In all of those cases, the fares plus gain in property values far exceed their costs. Indeed, every one of those authorities realizes that it would be net money loser on the sales/property/business taxes generated if they could stop paying maintenance and shut down the transit systems for free.

[1] Edit: except maybe that one.


Hong Kong, Japan, Taiwan, and Singapore would very much like to disagree with you:

https://en.wikipedia.org/wiki/Farebox_recovery_ratio

Even the London tube does pretty well by this measure.


I agree it is difficult to quantify the costs, but I wanted to get an idea.

A quick analysis shows that while a system like BART may operate at a loss of about one dollar per trip, that is not far off from the costs of operating our car and road network. Based on average fuel economy, and road expenses the state of California subsidies driving at a rate of about 6.2 cents per mile. I didn't find any hard sources, but a few references that the average commute may be about 12 miles. That would make the average subsidy for a commute to be about $0.75.

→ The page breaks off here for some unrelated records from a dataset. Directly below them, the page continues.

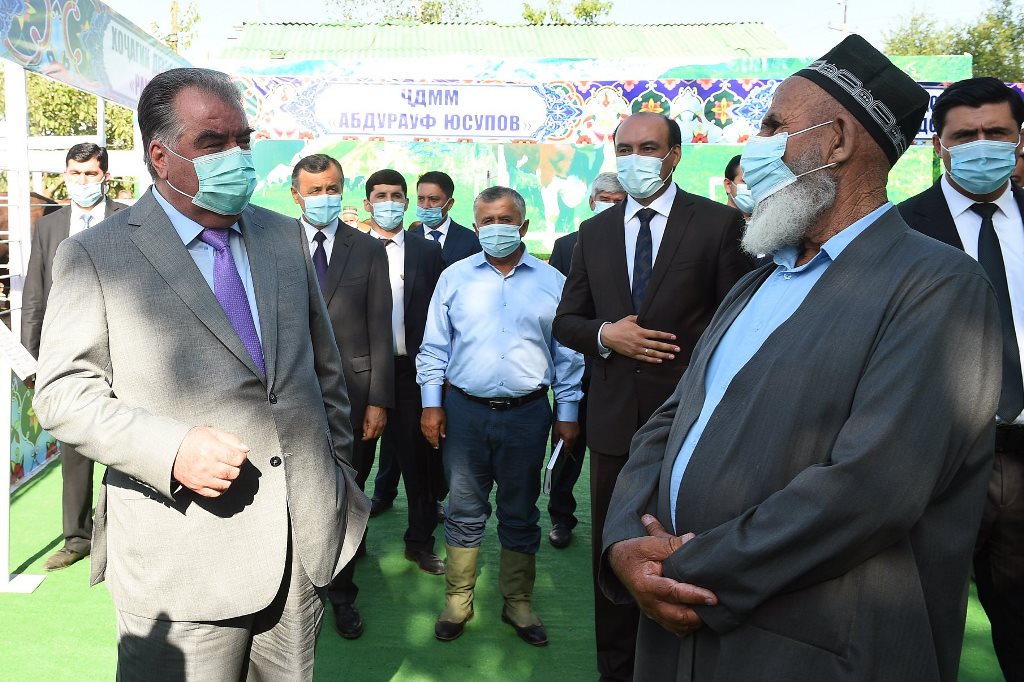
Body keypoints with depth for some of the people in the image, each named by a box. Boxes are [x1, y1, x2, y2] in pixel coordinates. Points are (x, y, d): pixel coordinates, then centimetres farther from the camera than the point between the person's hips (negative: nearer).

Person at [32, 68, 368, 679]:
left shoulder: (284, 236, 9)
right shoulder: (94, 256, -5)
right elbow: (62, 393, -6)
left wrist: (339, 475, 13)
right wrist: (170, 448, -21)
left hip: (306, 540, 5)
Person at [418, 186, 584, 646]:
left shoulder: (552, 281, 3)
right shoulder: (454, 277, 3)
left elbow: (566, 354, 5)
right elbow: (434, 348, 5)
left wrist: (568, 413, 3)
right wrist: (431, 403, -1)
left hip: (527, 414, 0)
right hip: (464, 410, 0)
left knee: (520, 514, 12)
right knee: (464, 510, 9)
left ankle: (518, 603, 27)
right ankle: (458, 601, 23)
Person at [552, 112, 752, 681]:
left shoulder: (719, 223, -3)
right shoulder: (594, 232, 10)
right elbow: (566, 321, 11)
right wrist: (605, 334, -10)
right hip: (615, 420, 4)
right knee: (612, 554, 15)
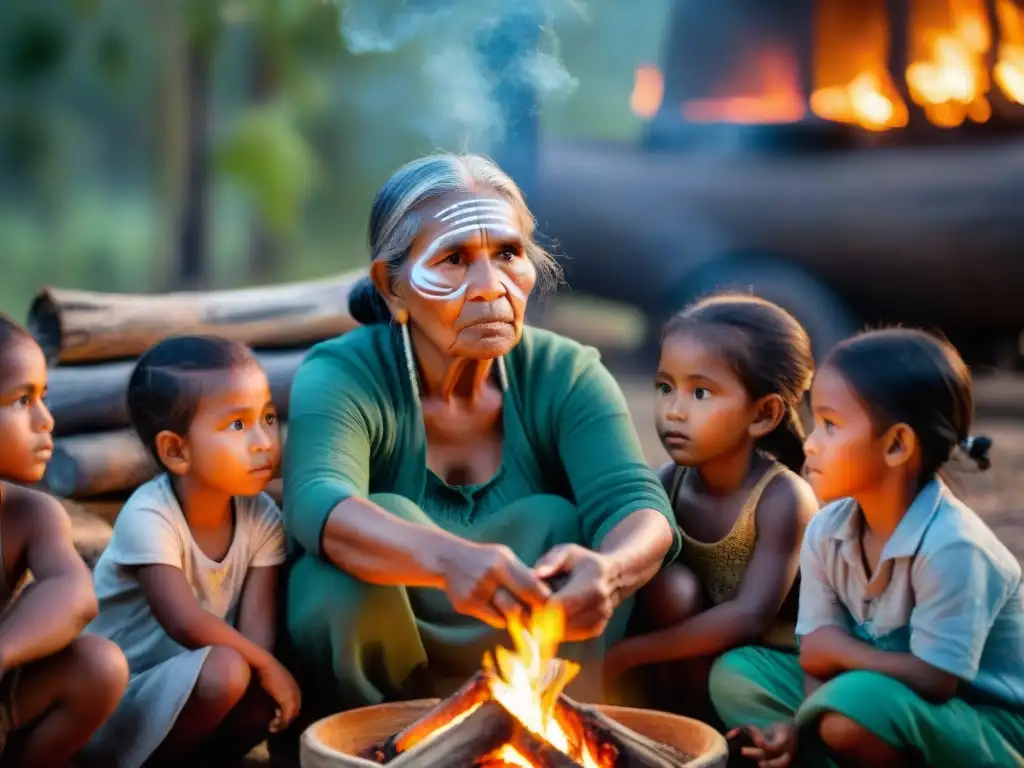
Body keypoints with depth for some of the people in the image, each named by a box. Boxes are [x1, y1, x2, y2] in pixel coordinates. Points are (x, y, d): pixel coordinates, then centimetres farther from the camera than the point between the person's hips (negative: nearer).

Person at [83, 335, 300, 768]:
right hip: (115, 705, -6)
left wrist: (262, 670, -33)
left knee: (280, 689, -20)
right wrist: (265, 665, -22)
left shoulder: (262, 517, -6)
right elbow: (187, 623, -30)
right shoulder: (148, 518, -22)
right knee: (225, 670, -32)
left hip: (185, 690, 6)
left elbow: (258, 624, -13)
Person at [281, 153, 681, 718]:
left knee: (558, 523, -24)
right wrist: (449, 559, -60)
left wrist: (606, 571, -50)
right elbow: (317, 504, -38)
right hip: (374, 668, -2)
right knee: (385, 520, -29)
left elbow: (639, 507, -24)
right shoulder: (340, 377, -17)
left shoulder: (565, 375, -8)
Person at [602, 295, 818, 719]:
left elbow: (751, 616, -29)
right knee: (669, 582, -22)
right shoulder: (667, 484, -9)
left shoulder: (782, 497, -24)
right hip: (697, 655, 4)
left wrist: (630, 651, -31)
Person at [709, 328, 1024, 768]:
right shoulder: (825, 532, -5)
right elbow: (820, 656, -3)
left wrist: (837, 647, -15)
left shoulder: (952, 547, -27)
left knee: (856, 704, -35)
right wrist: (800, 727, -23)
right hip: (889, 705, 7)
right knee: (736, 674, -4)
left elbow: (935, 681, -27)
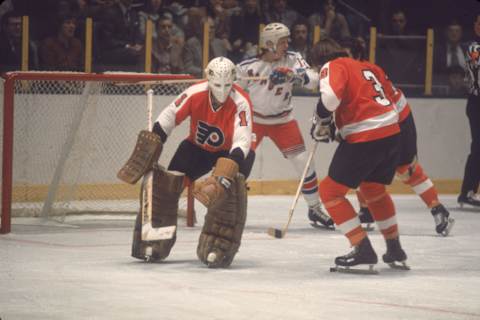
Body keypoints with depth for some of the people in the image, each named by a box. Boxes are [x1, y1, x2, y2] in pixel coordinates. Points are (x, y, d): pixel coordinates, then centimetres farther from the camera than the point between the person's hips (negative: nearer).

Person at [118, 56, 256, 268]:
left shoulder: (241, 102, -31)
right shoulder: (195, 93, -23)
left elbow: (242, 142, -38)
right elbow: (167, 119, -14)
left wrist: (224, 175, -51)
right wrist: (147, 151, -19)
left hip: (229, 151, -3)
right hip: (198, 147, 3)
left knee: (231, 190, -28)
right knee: (166, 183, -9)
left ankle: (218, 250, -22)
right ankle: (153, 241, 2)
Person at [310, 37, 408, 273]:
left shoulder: (333, 66, -2)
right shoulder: (364, 67, 23)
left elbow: (330, 96, -21)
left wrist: (321, 122, -4)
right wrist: (339, 128, 22)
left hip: (365, 138, -8)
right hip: (392, 132, 8)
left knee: (330, 190, 1)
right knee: (373, 188, 30)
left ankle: (364, 252, -5)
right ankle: (395, 251, 35)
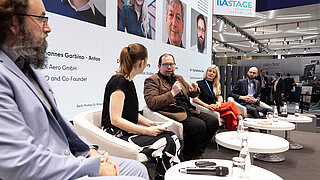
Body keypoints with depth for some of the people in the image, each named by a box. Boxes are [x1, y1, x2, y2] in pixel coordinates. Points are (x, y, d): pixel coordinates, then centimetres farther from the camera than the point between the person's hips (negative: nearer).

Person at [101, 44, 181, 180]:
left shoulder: (129, 82, 13)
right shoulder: (118, 82, -15)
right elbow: (115, 120, -21)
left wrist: (151, 124, 5)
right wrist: (146, 131, -20)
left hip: (129, 130, 9)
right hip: (117, 134, -9)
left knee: (172, 137, -9)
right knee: (165, 144, -22)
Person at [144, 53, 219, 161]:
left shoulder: (179, 78, 23)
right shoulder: (152, 80, -1)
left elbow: (192, 95, 32)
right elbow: (151, 103, -17)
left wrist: (194, 90, 6)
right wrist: (172, 93, -20)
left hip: (188, 111, 9)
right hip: (174, 113, -8)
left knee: (213, 121, -3)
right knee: (199, 125, -26)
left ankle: (196, 154, 9)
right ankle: (186, 157, -3)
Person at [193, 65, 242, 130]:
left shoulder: (216, 85, 24)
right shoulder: (199, 83, 5)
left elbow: (220, 97, 12)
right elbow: (194, 99, -6)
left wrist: (219, 103, -12)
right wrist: (207, 105, -19)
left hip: (216, 107, 6)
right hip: (207, 109, -5)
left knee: (229, 113, -28)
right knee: (231, 104, -22)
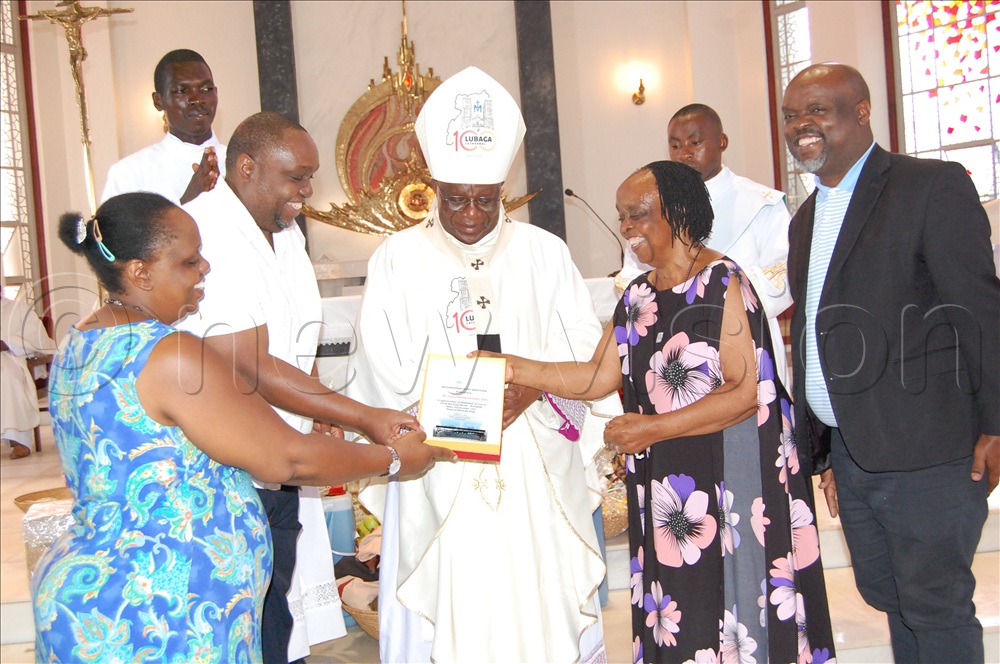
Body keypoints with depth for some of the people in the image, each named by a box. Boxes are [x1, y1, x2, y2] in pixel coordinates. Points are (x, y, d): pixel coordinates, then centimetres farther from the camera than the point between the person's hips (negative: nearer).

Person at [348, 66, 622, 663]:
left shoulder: (544, 253, 6)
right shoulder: (398, 259, 3)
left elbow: (587, 350, 3)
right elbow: (387, 374, -4)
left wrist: (533, 386, -16)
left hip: (536, 475, 1)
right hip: (438, 477, -1)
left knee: (544, 608, 6)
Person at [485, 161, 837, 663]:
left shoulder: (722, 283, -12)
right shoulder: (637, 297, 10)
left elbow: (747, 391, -17)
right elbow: (599, 377, 5)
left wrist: (655, 428, -17)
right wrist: (517, 369, -6)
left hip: (730, 479, -6)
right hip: (664, 486, 7)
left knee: (730, 610, 5)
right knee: (677, 614, 13)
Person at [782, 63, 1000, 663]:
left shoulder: (933, 186, -6)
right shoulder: (807, 218, 16)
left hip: (925, 450, -7)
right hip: (849, 451, 7)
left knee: (935, 606, 2)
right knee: (887, 593, 17)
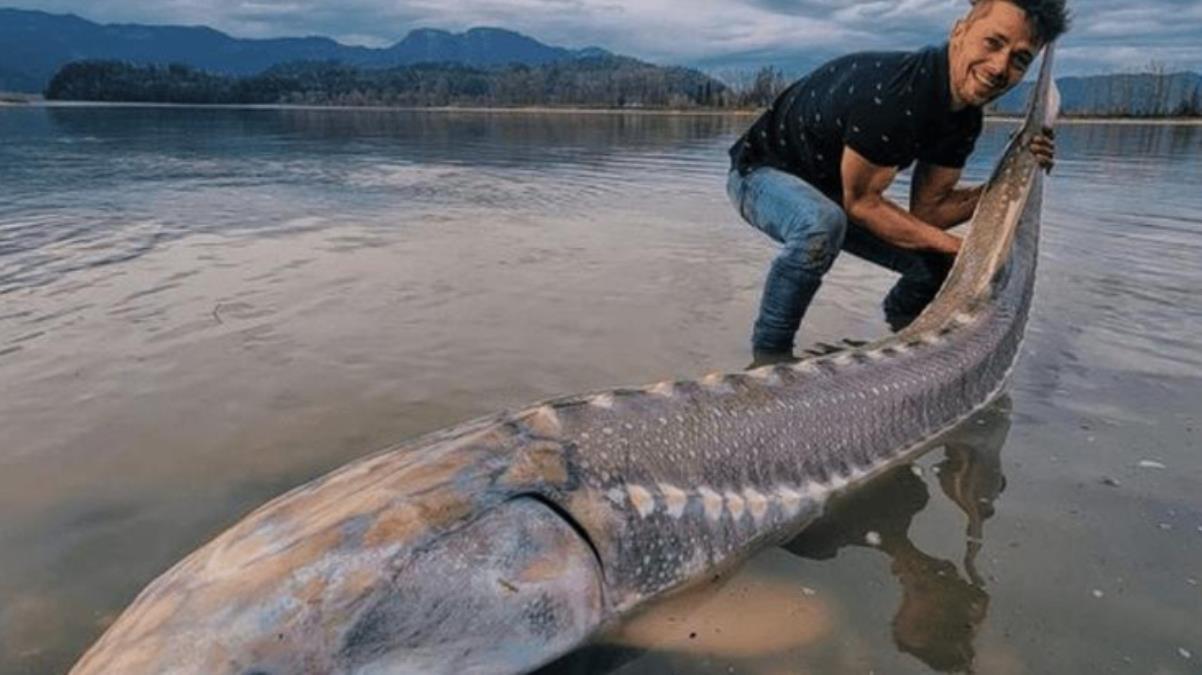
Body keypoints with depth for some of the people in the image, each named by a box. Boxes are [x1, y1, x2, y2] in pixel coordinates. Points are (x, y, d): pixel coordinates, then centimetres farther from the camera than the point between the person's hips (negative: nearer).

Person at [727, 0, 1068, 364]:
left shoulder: (965, 116, -8)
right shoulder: (891, 91, -34)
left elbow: (927, 210, -5)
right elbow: (861, 202, -26)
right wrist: (955, 245, -25)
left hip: (829, 192, 8)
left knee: (938, 263, 3)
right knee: (821, 225, -41)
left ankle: (899, 338, 34)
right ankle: (770, 353, -20)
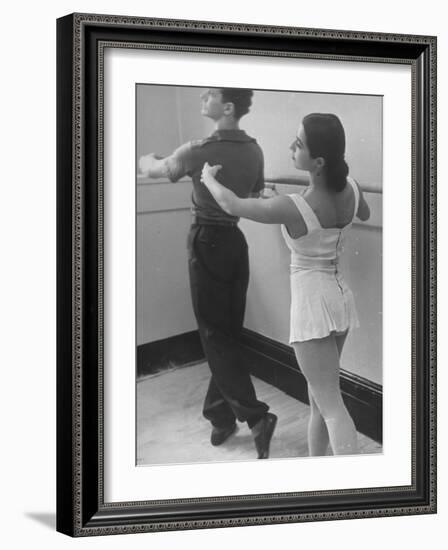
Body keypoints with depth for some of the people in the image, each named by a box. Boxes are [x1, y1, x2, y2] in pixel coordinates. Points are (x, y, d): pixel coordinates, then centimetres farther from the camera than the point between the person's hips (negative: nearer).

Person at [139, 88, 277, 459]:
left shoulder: (199, 151, -17)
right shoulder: (255, 152, 2)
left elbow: (152, 170, 1)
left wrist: (147, 158, 23)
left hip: (207, 243, -6)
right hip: (236, 242, 7)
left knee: (215, 335, 0)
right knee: (230, 333, 13)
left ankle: (256, 416, -8)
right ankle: (219, 415, 22)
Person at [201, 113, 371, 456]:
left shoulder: (293, 208, -23)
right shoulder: (352, 189, -5)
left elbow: (231, 205, -8)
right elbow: (365, 214, 21)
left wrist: (208, 178, 12)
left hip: (312, 306, -7)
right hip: (341, 299, 8)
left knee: (331, 405, -6)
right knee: (319, 394, 21)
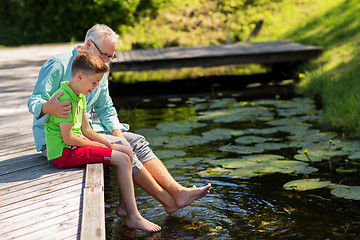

- BART looses about a dollar per trip: (https://www.citylab.com/transportation/2015/06/how-much-mone...) - California gas tax covers 22.7% of road costs: (https://taxfoundation.org/gasoline-taxes-and-tolls-pay-only-...) - Average fuel economy is 23.6 miles / gallon in the USA: (https://www.washingtonpost.com/news/wonk/wp/2013/12/13/cars-...) - The gas tax is 48.6 cents per gallon.

Math: - Total road expense per gallon of gas sold: 0.486/0.227 = $2.14 - Subsidy: 2.14-0.486 = $1.65 - Per mile $1.65/26.6 = $0.062


Why don't we make road construction cheaper? Most of those jobs are unionized and pay a prevailing wage, it'd be much cheaper to pay people less.